Before I married and had my son, I was rather intolerant of screaming kids. I could handle screaming kids anywhere except while I was shopping! Shopping was and still is a HUGE headache for me… hate it, hate it, hate it! And because I’m already in a bad mood, someone’s screaming kid always drove me nuts and my usual refrain was Bleeding Breeders! Can they not CONTROL THAT? Well last night, I was a Bleeding Breeder! Went to PnP after work and my son was NOT in the mood. I was slightly embarrassed at first but dear readers… It’s amazing how quickly that embarrassment switched to full-blown defiance. I felt like one of the freedom fighters of old facing off against the apartheid police! I dared ANYONE, especially intolerant singletons to take me on about my screaming child. The cupboards were bare and I needed to shop! The poor staff who were all just minding their own little packing-the-shelf-or-rearranging-the-meat-business were all cringing everytime our trolley came down their aisle.

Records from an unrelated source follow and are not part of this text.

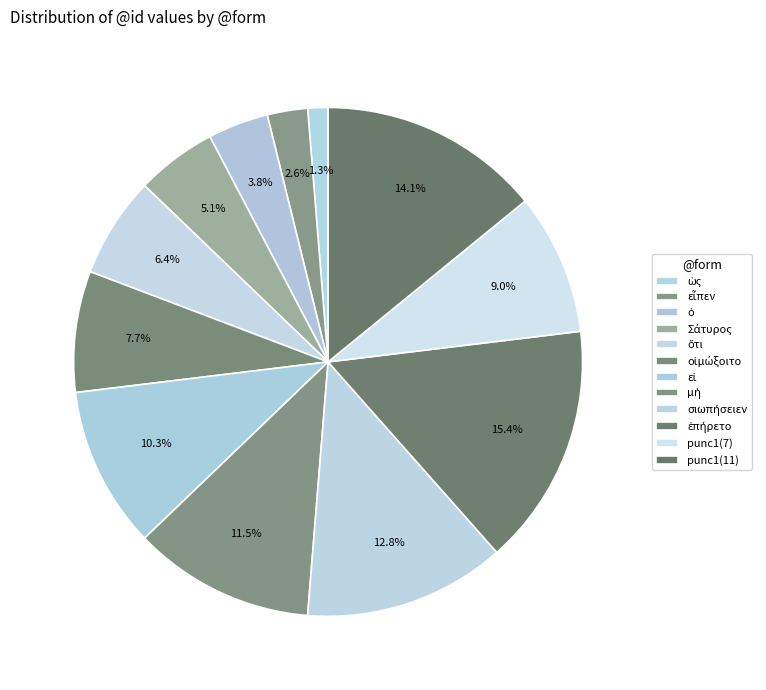

How many segments does this pie chart have?

12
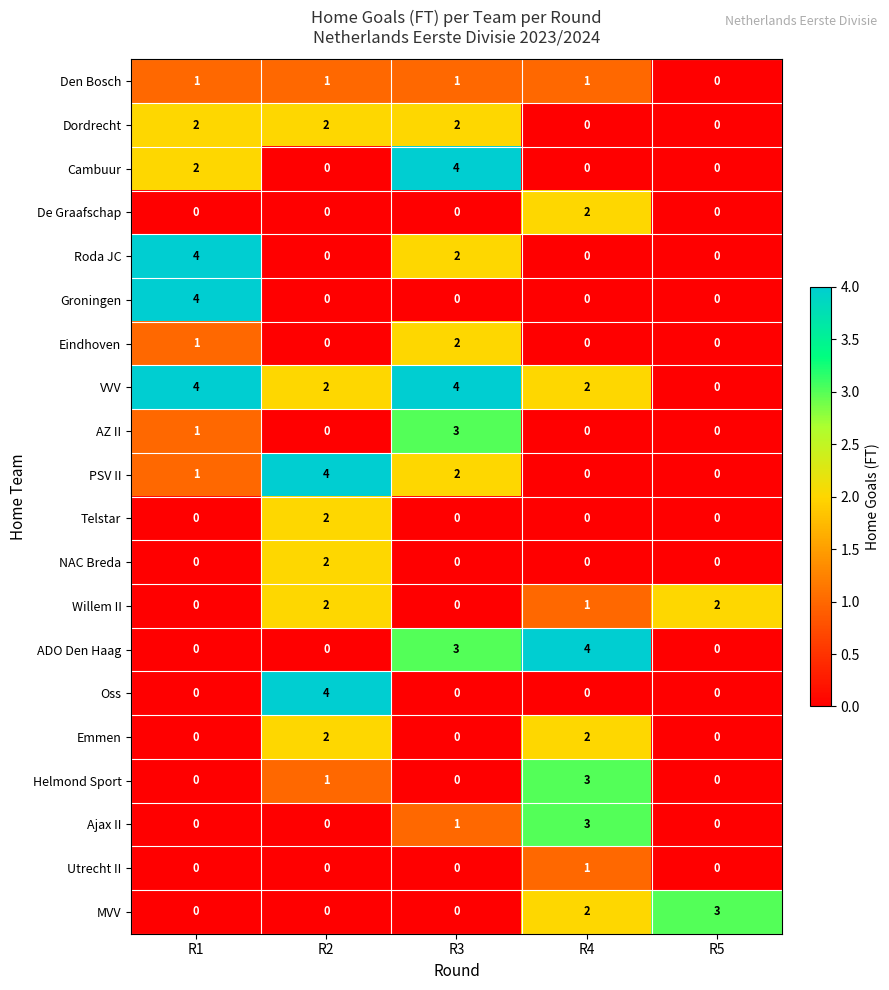

What is the spread (max minus min) of values at R1?

4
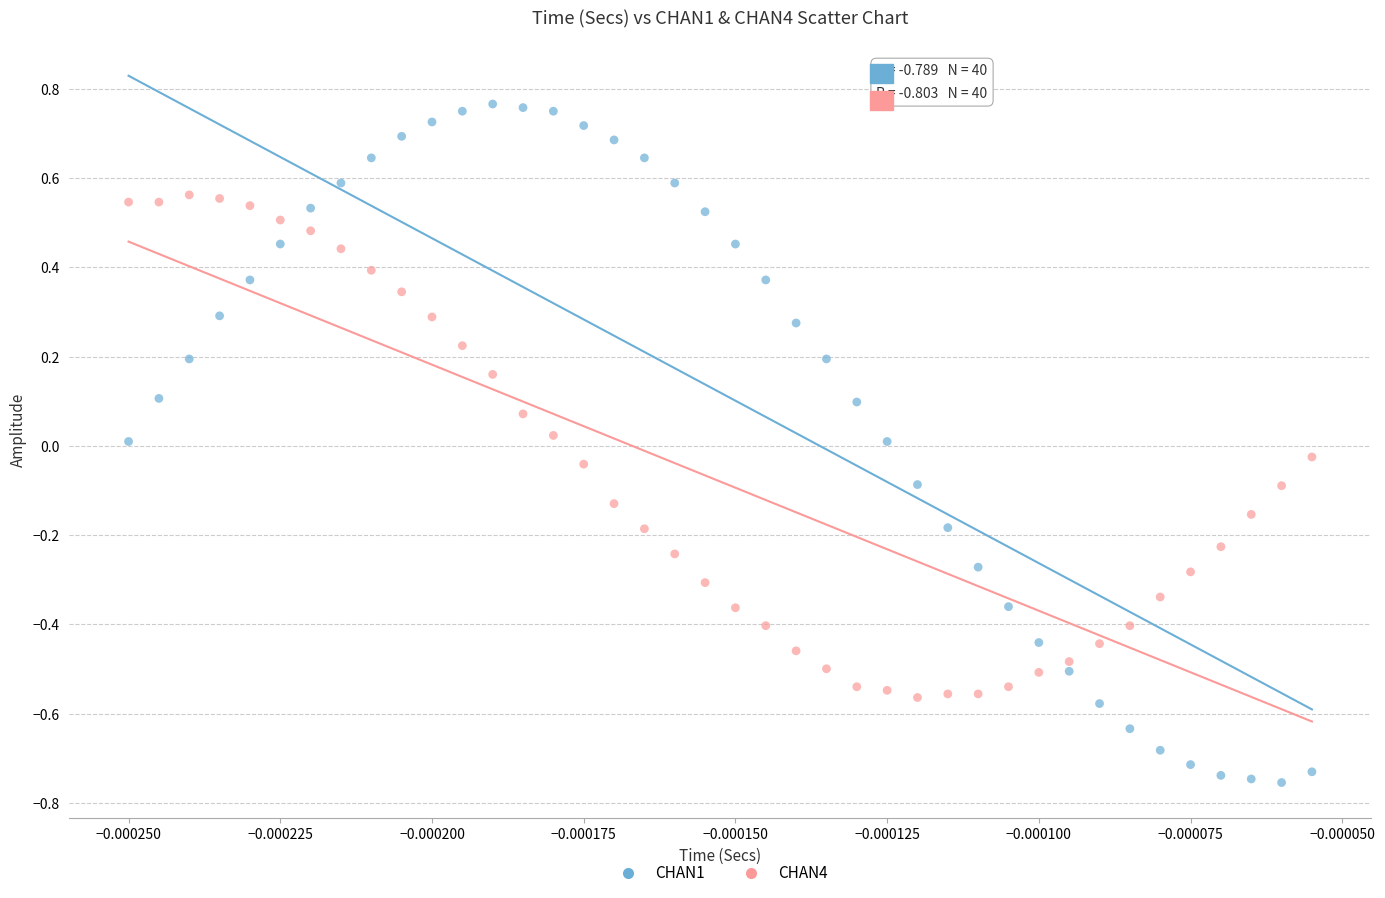

Which series reaches the minimum Y coordinate?

CHAN1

I was determined to not be held ransom by an 83cm tall demon who wanted to get out and run around the shop instead of sitting in the trolley snacking on his biltong! I sent a silent apology to all the BB’s I ever cursed in my life and an apology to any singletons who dropped their baskets of food in terror when they heard us.
I hang my head in shame when I think back to what I used to call ‘these people!’
Anybody get a private message from ‘precious’? Been bugging me for pics???? I was so ticked off I deleted the mails on Friday but just remembered it now.
Makes me think twice of posting pics of my little one now! don’t want some sicko perv drooling over my son… the world has some sad people in it…
Used to hate this day as a kid growing up without a mom. Used to absolutely hate my friends and their mom’s getting all gooey and nicey and lovey! When I fell pregnant I knew that I would have to face my MD demons. Was able to ignore last year as T was only 4 mths old then. This year I woke up to a sweet little toddler toddling into my room with an A4 page of his latest fingerpainting session on it and the words Happy Mom’s Day squished in somewhere. My heart melted and I think MD is not too bad. Just no crappy commercial teddies and mugs and stuff. Kiddie artwork and pretty flowers from your garden is just gorgeous!
My sweet 16-month-old’s mouth has erupted into red, angry gums and bits of protruding teeth! On Wednesday after being awake for 72 hours with probably abour 10 hours sleep… I was on my last remaining nerve and asked a colleague for ANY advice – she had one word for me SUPPOSITORIES. I was horrified of doing THAT to my sweet little baby but the thought of not being able to sleep again outweighed the EUW factor. Suffice to say – we’ve been torpedo -ing T since Wednesday eve and all is well in our house! Have a great weekend!